Rethinking the FAQ
dan.j.allen Apr 21, 2012 3:55 AMNow that we've gotten past publishing arquillian.org and getting the introductory guides written and translated, it's time to look at what other information is still in hard to reach places. One of the items on that list is the FAQs. Recent FAQ contributions (1, 2, 3 and 4)* by a community member drew attention to the fact that it's not very clear how, or where, to add FAQs.
Currently, the FAQs are stored as articles in the faq subspace and listed on that space's index page. (See Arquillian FAQ) I used the best solution I could come up at the time. My choices were Magnolia and SBS. I decided to set it up in SBS because at least the content could be edited by anyone in the community (though until recently the permissions were locked down to space admins, so we didn't end up with many contributions). However, the system is quite cumbersome, not really searchable and hardly interactive.
Let's use this thread to brainstorm a better approach to FAQ.
We can start by defining the purpose and some requirements.
The purpose of the FAQ is the curate answers to common questions and helpful hints into a central location to circumvent frustrating experiences with the platform (esp over the face-palm problem).
Here are some of the requirements off the top of my head. Feel free to revise this list:
- Adding an FAQ should be a simple task (if it's hard, then contributors will not bother and the knowledge will be lost)
- Code syntax highlighting should be supported and not require a lot of fiddling
- Users should be able to offer alternative answers and reasoning to the FAQ (ala stackoverflow)
- Users should be able to vote up an FAQ and each of its individual answers
- Contributors (and perhaps users) should be able to tag FAQs
- Hot and popular FAQs should bubble to the top
- FAQs should be searchable (if a google search works, we'll take it)

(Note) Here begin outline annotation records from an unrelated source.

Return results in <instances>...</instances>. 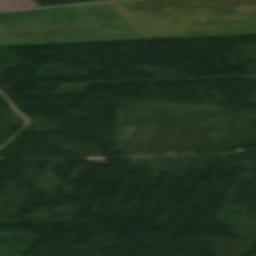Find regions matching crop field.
<instances>
[{"instance_id":"crop-field-1","label":"crop field","mask_w":256,"mask_h":256,"mask_svg":"<svg viewBox=\"0 0 256 256\" xmlns=\"http://www.w3.org/2000/svg\"><path fill=\"white\" fill-rule=\"evenodd\" d=\"M148 40L256 36V0L111 2ZM105 3L0 12V47L144 39Z\"/></svg>"}]
</instances>
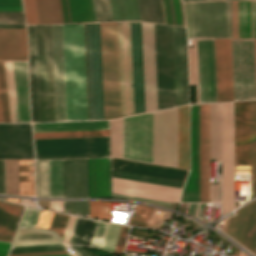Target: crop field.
Returning a JSON list of instances; mask_svg holds the SVG:
<instances>
[{
  "instance_id": "obj_20",
  "label": "crop field",
  "mask_w": 256,
  "mask_h": 256,
  "mask_svg": "<svg viewBox=\"0 0 256 256\" xmlns=\"http://www.w3.org/2000/svg\"><path fill=\"white\" fill-rule=\"evenodd\" d=\"M181 202H199V105H191V171Z\"/></svg>"
},
{
  "instance_id": "obj_68",
  "label": "crop field",
  "mask_w": 256,
  "mask_h": 256,
  "mask_svg": "<svg viewBox=\"0 0 256 256\" xmlns=\"http://www.w3.org/2000/svg\"><path fill=\"white\" fill-rule=\"evenodd\" d=\"M62 253H67V251L31 253V254H17V255H10V256H38V255H50V254H62Z\"/></svg>"
},
{
  "instance_id": "obj_42",
  "label": "crop field",
  "mask_w": 256,
  "mask_h": 256,
  "mask_svg": "<svg viewBox=\"0 0 256 256\" xmlns=\"http://www.w3.org/2000/svg\"><path fill=\"white\" fill-rule=\"evenodd\" d=\"M36 197H49L48 160L35 161Z\"/></svg>"
},
{
  "instance_id": "obj_44",
  "label": "crop field",
  "mask_w": 256,
  "mask_h": 256,
  "mask_svg": "<svg viewBox=\"0 0 256 256\" xmlns=\"http://www.w3.org/2000/svg\"><path fill=\"white\" fill-rule=\"evenodd\" d=\"M111 176L132 179V180H138V181H144V182H150V183H156V184H162V185H168V186H174V187H180V188L183 187V183H184L181 181H175V180H169V179H163V178H157V177H151V176H144V175L114 171V170H111Z\"/></svg>"
},
{
  "instance_id": "obj_27",
  "label": "crop field",
  "mask_w": 256,
  "mask_h": 256,
  "mask_svg": "<svg viewBox=\"0 0 256 256\" xmlns=\"http://www.w3.org/2000/svg\"><path fill=\"white\" fill-rule=\"evenodd\" d=\"M111 169L184 181L188 171L113 159Z\"/></svg>"
},
{
  "instance_id": "obj_37",
  "label": "crop field",
  "mask_w": 256,
  "mask_h": 256,
  "mask_svg": "<svg viewBox=\"0 0 256 256\" xmlns=\"http://www.w3.org/2000/svg\"><path fill=\"white\" fill-rule=\"evenodd\" d=\"M178 167L188 169V106L178 108Z\"/></svg>"
},
{
  "instance_id": "obj_19",
  "label": "crop field",
  "mask_w": 256,
  "mask_h": 256,
  "mask_svg": "<svg viewBox=\"0 0 256 256\" xmlns=\"http://www.w3.org/2000/svg\"><path fill=\"white\" fill-rule=\"evenodd\" d=\"M165 24L185 26L181 0H161ZM160 0H138L141 21L164 24Z\"/></svg>"
},
{
  "instance_id": "obj_77",
  "label": "crop field",
  "mask_w": 256,
  "mask_h": 256,
  "mask_svg": "<svg viewBox=\"0 0 256 256\" xmlns=\"http://www.w3.org/2000/svg\"><path fill=\"white\" fill-rule=\"evenodd\" d=\"M199 205H200V204H198V205H197V209H196L195 216H194L195 218L197 217V213H198Z\"/></svg>"
},
{
  "instance_id": "obj_40",
  "label": "crop field",
  "mask_w": 256,
  "mask_h": 256,
  "mask_svg": "<svg viewBox=\"0 0 256 256\" xmlns=\"http://www.w3.org/2000/svg\"><path fill=\"white\" fill-rule=\"evenodd\" d=\"M252 202L235 211L236 215L229 218L225 233L239 243H242Z\"/></svg>"
},
{
  "instance_id": "obj_39",
  "label": "crop field",
  "mask_w": 256,
  "mask_h": 256,
  "mask_svg": "<svg viewBox=\"0 0 256 256\" xmlns=\"http://www.w3.org/2000/svg\"><path fill=\"white\" fill-rule=\"evenodd\" d=\"M113 21H140L137 0H110Z\"/></svg>"
},
{
  "instance_id": "obj_22",
  "label": "crop field",
  "mask_w": 256,
  "mask_h": 256,
  "mask_svg": "<svg viewBox=\"0 0 256 256\" xmlns=\"http://www.w3.org/2000/svg\"><path fill=\"white\" fill-rule=\"evenodd\" d=\"M176 106L188 104L185 28L173 26Z\"/></svg>"
},
{
  "instance_id": "obj_69",
  "label": "crop field",
  "mask_w": 256,
  "mask_h": 256,
  "mask_svg": "<svg viewBox=\"0 0 256 256\" xmlns=\"http://www.w3.org/2000/svg\"><path fill=\"white\" fill-rule=\"evenodd\" d=\"M11 244L0 243V256H7Z\"/></svg>"
},
{
  "instance_id": "obj_18",
  "label": "crop field",
  "mask_w": 256,
  "mask_h": 256,
  "mask_svg": "<svg viewBox=\"0 0 256 256\" xmlns=\"http://www.w3.org/2000/svg\"><path fill=\"white\" fill-rule=\"evenodd\" d=\"M217 102L233 101L230 39H214Z\"/></svg>"
},
{
  "instance_id": "obj_50",
  "label": "crop field",
  "mask_w": 256,
  "mask_h": 256,
  "mask_svg": "<svg viewBox=\"0 0 256 256\" xmlns=\"http://www.w3.org/2000/svg\"><path fill=\"white\" fill-rule=\"evenodd\" d=\"M152 209V207L139 205L134 216L130 218L129 224L145 227Z\"/></svg>"
},
{
  "instance_id": "obj_64",
  "label": "crop field",
  "mask_w": 256,
  "mask_h": 256,
  "mask_svg": "<svg viewBox=\"0 0 256 256\" xmlns=\"http://www.w3.org/2000/svg\"><path fill=\"white\" fill-rule=\"evenodd\" d=\"M0 193L5 194L4 160H0Z\"/></svg>"
},
{
  "instance_id": "obj_17",
  "label": "crop field",
  "mask_w": 256,
  "mask_h": 256,
  "mask_svg": "<svg viewBox=\"0 0 256 256\" xmlns=\"http://www.w3.org/2000/svg\"><path fill=\"white\" fill-rule=\"evenodd\" d=\"M145 112L157 110L153 24L141 22Z\"/></svg>"
},
{
  "instance_id": "obj_28",
  "label": "crop field",
  "mask_w": 256,
  "mask_h": 256,
  "mask_svg": "<svg viewBox=\"0 0 256 256\" xmlns=\"http://www.w3.org/2000/svg\"><path fill=\"white\" fill-rule=\"evenodd\" d=\"M109 158L89 159L90 197H110Z\"/></svg>"
},
{
  "instance_id": "obj_49",
  "label": "crop field",
  "mask_w": 256,
  "mask_h": 256,
  "mask_svg": "<svg viewBox=\"0 0 256 256\" xmlns=\"http://www.w3.org/2000/svg\"><path fill=\"white\" fill-rule=\"evenodd\" d=\"M97 22L112 21L109 0H94Z\"/></svg>"
},
{
  "instance_id": "obj_2",
  "label": "crop field",
  "mask_w": 256,
  "mask_h": 256,
  "mask_svg": "<svg viewBox=\"0 0 256 256\" xmlns=\"http://www.w3.org/2000/svg\"><path fill=\"white\" fill-rule=\"evenodd\" d=\"M110 156L122 158V118L110 120ZM123 158L152 163V113L123 118Z\"/></svg>"
},
{
  "instance_id": "obj_34",
  "label": "crop field",
  "mask_w": 256,
  "mask_h": 256,
  "mask_svg": "<svg viewBox=\"0 0 256 256\" xmlns=\"http://www.w3.org/2000/svg\"><path fill=\"white\" fill-rule=\"evenodd\" d=\"M32 122H38L34 25L27 26Z\"/></svg>"
},
{
  "instance_id": "obj_32",
  "label": "crop field",
  "mask_w": 256,
  "mask_h": 256,
  "mask_svg": "<svg viewBox=\"0 0 256 256\" xmlns=\"http://www.w3.org/2000/svg\"><path fill=\"white\" fill-rule=\"evenodd\" d=\"M22 208L23 207L21 206L0 202V241H7V242L11 241V238L13 236ZM24 208H23V211H24ZM22 213H21V216H22ZM21 216H20V219H21Z\"/></svg>"
},
{
  "instance_id": "obj_38",
  "label": "crop field",
  "mask_w": 256,
  "mask_h": 256,
  "mask_svg": "<svg viewBox=\"0 0 256 256\" xmlns=\"http://www.w3.org/2000/svg\"><path fill=\"white\" fill-rule=\"evenodd\" d=\"M39 24L63 23L60 0H35Z\"/></svg>"
},
{
  "instance_id": "obj_24",
  "label": "crop field",
  "mask_w": 256,
  "mask_h": 256,
  "mask_svg": "<svg viewBox=\"0 0 256 256\" xmlns=\"http://www.w3.org/2000/svg\"><path fill=\"white\" fill-rule=\"evenodd\" d=\"M200 202H209V104L200 105Z\"/></svg>"
},
{
  "instance_id": "obj_80",
  "label": "crop field",
  "mask_w": 256,
  "mask_h": 256,
  "mask_svg": "<svg viewBox=\"0 0 256 256\" xmlns=\"http://www.w3.org/2000/svg\"><path fill=\"white\" fill-rule=\"evenodd\" d=\"M189 1H198V0H189Z\"/></svg>"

I don't necessarily think that FAQs should replace forums, because forums tend to have way more information than what is needed once the issue is solved. (The "Correct Answer" feature of the discussion forums in SBS at least partially solves this issue), but the whole thread is still a lot of baggage for an FAQ I think.
We may want to explore the idea that an FAQ can be converted into an issue report (i.e., JIRA). Though, if we do that, why not forum posts too?
Here are some possible open source Q&A solutions that I'd like to put forth.
- AskBot (requires Python and Django)
- OSQA (requires Python and Django)
- Shapado (requires Ruby and MongoDB)
We can easily run these on OpenShift if we want. Of course, there's the possibility JBoss IT will run it for us, but I think first we sort of need to know if these are even the right solution.
The other possiblity is that we use a hosted solution, such as Quora or StackOverflow. I shy away from StackOverflow for our "official" FAQ because I don't think we can have a branded space. I really want to be able to promote the curated answers easily, so that they are found. If StackOverflow would serve this purpose, feel free to make a case for it.
* I likely move these into the FAQ catalog in the short term.